The SAN standards are guided by 10 principles, outlined below:
- Social and Environmental Management System
- Ecosystem Conservation
- Wildlife Protection
- Water Conservation
- Fair Treatment and Good Working Conditions for Workers
- Occupational Health and Safety
- Community Relations
- Integrated Crop Management
- Soil Management & Conservation
- Integrated Waste Management
In the certification process, it is usually accredited members of the SAN - which is a coalition of non-profit organisations from partcipating countries, such as Brazil and Costa Rica - that actually undertake the evaluations. These are then forwarded to the Rainforest Alliance for final approval. Examples of major multi-national brands that are able to use the label includes: Galaxy, Costa Coffee and Innocent drinks.
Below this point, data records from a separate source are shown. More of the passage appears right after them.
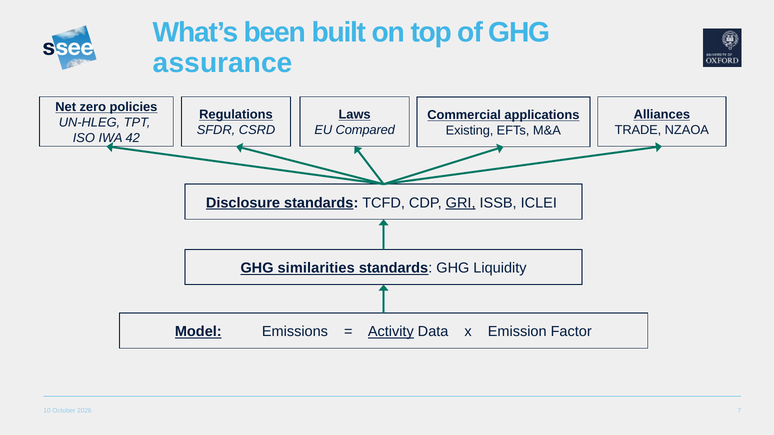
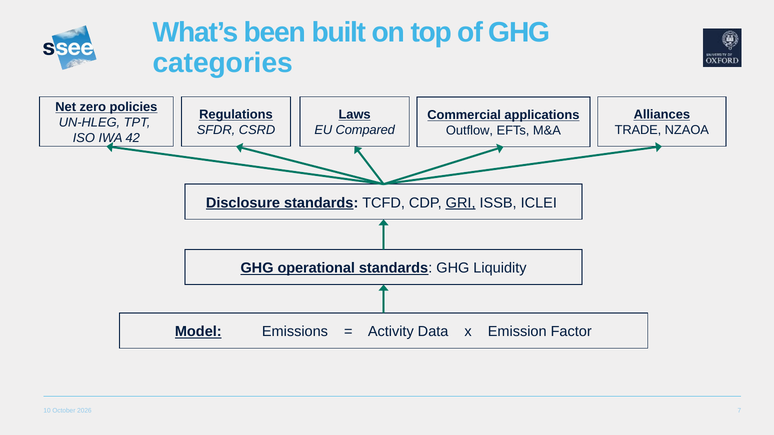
assurance: assurance -> categories
Existing: Existing -> Outflow
similarities: similarities -> operational
Activity underline: present -> none
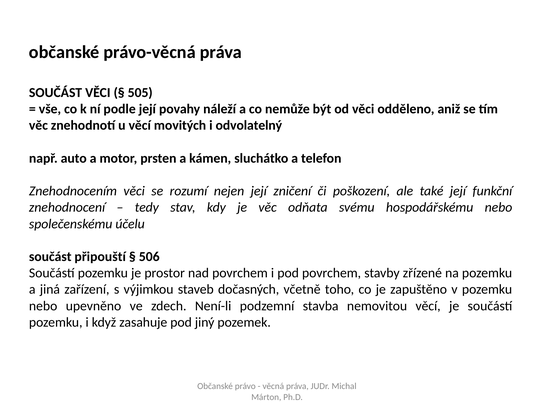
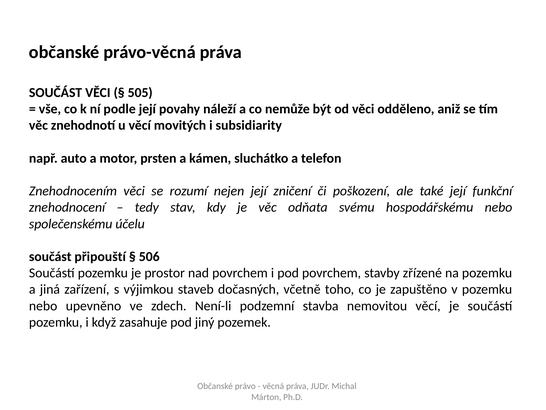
odvolatelný: odvolatelný -> subsidiarity
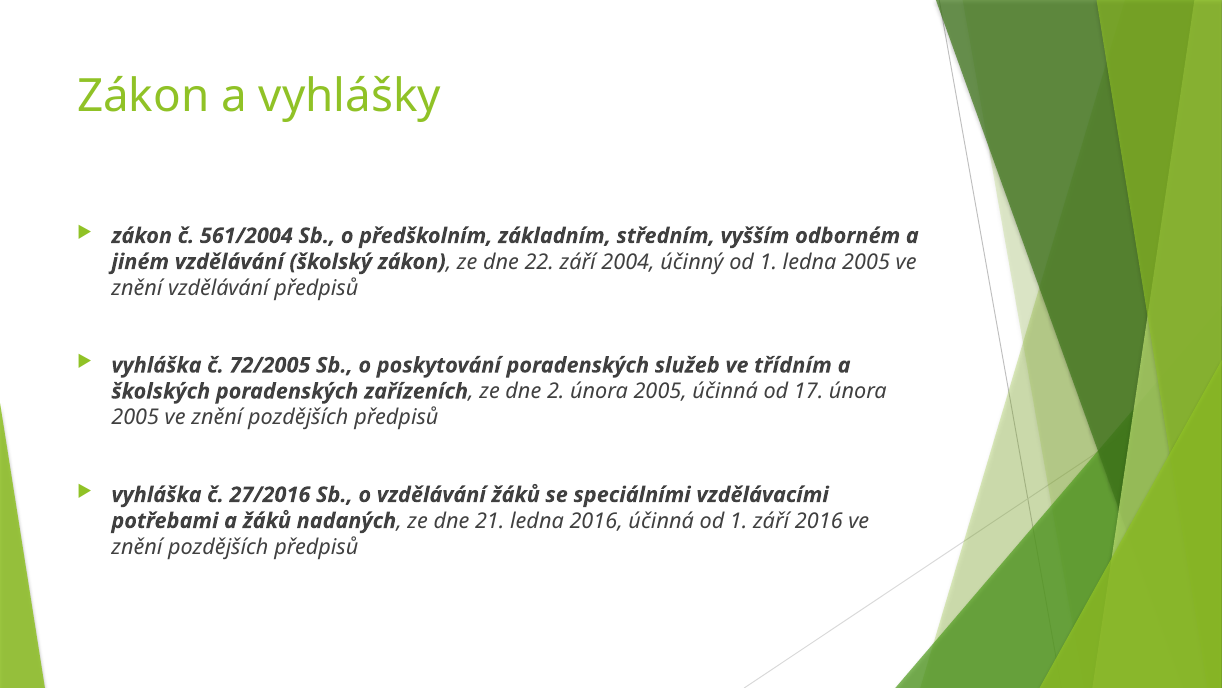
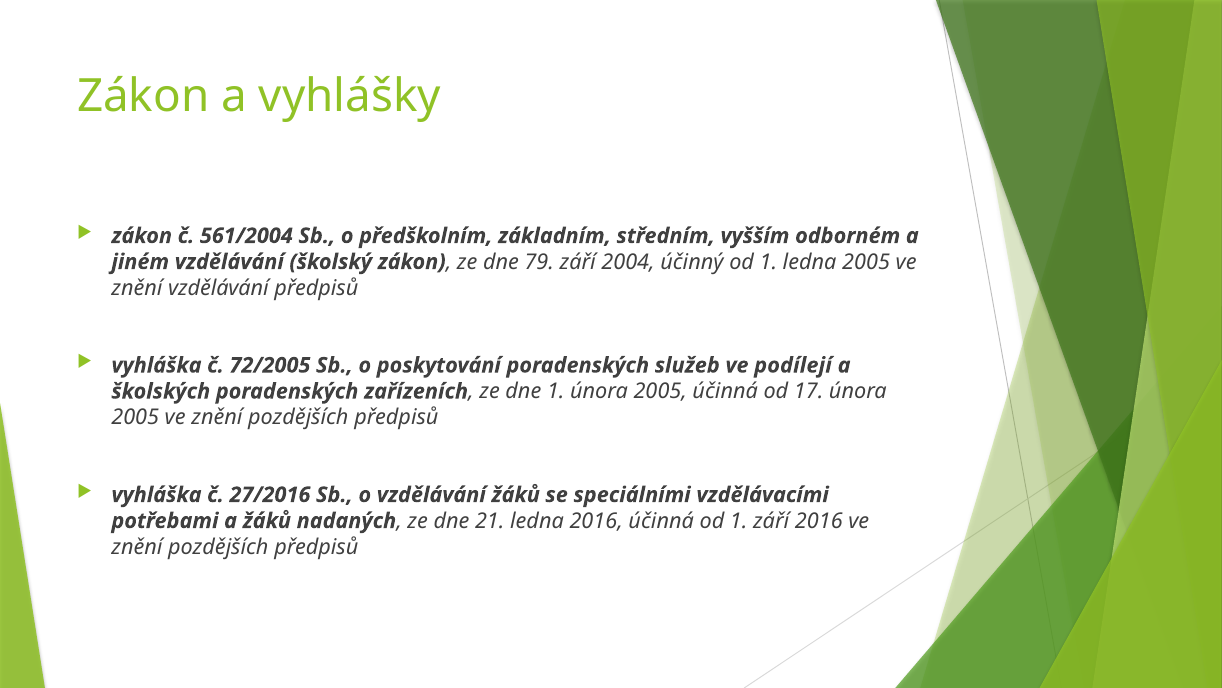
22: 22 -> 79
třídním: třídním -> podílejí
dne 2: 2 -> 1
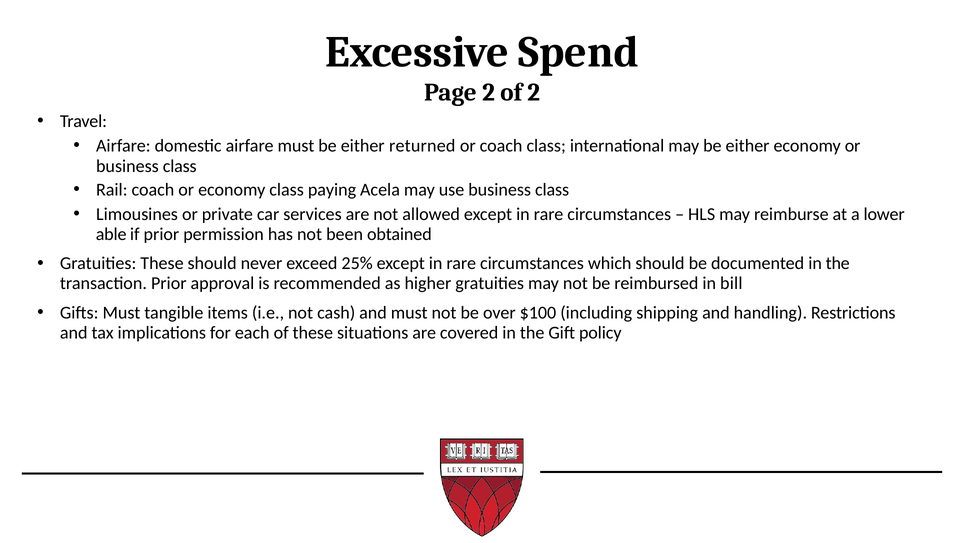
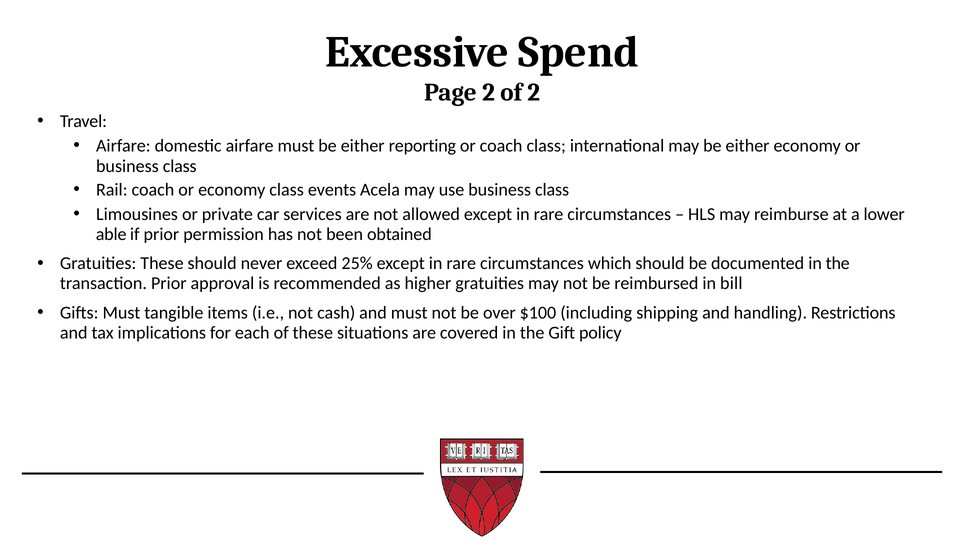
returned: returned -> reporting
paying: paying -> events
- The latest financial report on the Rainforest Alliance website has figures from 2012. It says that 3.78 million acres of farmland was certified to the Sustainable Agriculture Network Standard - this represents an increase of 55 per cent since 2010. It also says that the Rainforest Alliance have certified 185.3 million acres of forests to the same standards as the Forest Stewardship Council and, in doing so, they have helped protect the welfare of over one million farm workers.
- In 2011, the number of certified agricultural produces grew by 205 per cent and 500 additional companies began buying certified produce.
- Figures from 2010 Annual Report show that consumers now spend US$12 billion a year on Rainforest Alliance certified or verified products.
The Rainforest Alliance was established in 1987 in New York, USA, and began certifying products in 1992. In the decades since then, the organisation has grown substantially and now has over 35,000 members and operates in 70 countries, as well as many partners including major corporations and UN agencies.
Rainforest Alliance Certification scheme has been scored by the Consumer Reports organisation. It rated highly on their label report card, for the 'highly meaningful' nature of the label, and for its independent verification.